All lines from the line containing "- update doc" up to and including the last line of the entries must be written out exactly, with no others.

## SOURCE MATERIAL
● ● ● ● ● ● ●
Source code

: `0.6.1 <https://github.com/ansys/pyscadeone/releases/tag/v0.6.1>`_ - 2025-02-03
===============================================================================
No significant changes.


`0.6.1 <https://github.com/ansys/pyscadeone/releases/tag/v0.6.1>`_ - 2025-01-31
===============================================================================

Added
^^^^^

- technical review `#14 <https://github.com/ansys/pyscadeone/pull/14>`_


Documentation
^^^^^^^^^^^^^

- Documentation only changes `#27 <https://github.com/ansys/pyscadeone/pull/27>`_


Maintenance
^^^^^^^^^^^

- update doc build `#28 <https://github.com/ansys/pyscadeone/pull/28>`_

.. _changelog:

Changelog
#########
● ● ● ● ● ● ●
## ANSWER FOR THE TASK
- update doc build `#28 <https://github.com/ansys/pyscadeone/pull/28>`_

.. _changelog:

Changelog
#########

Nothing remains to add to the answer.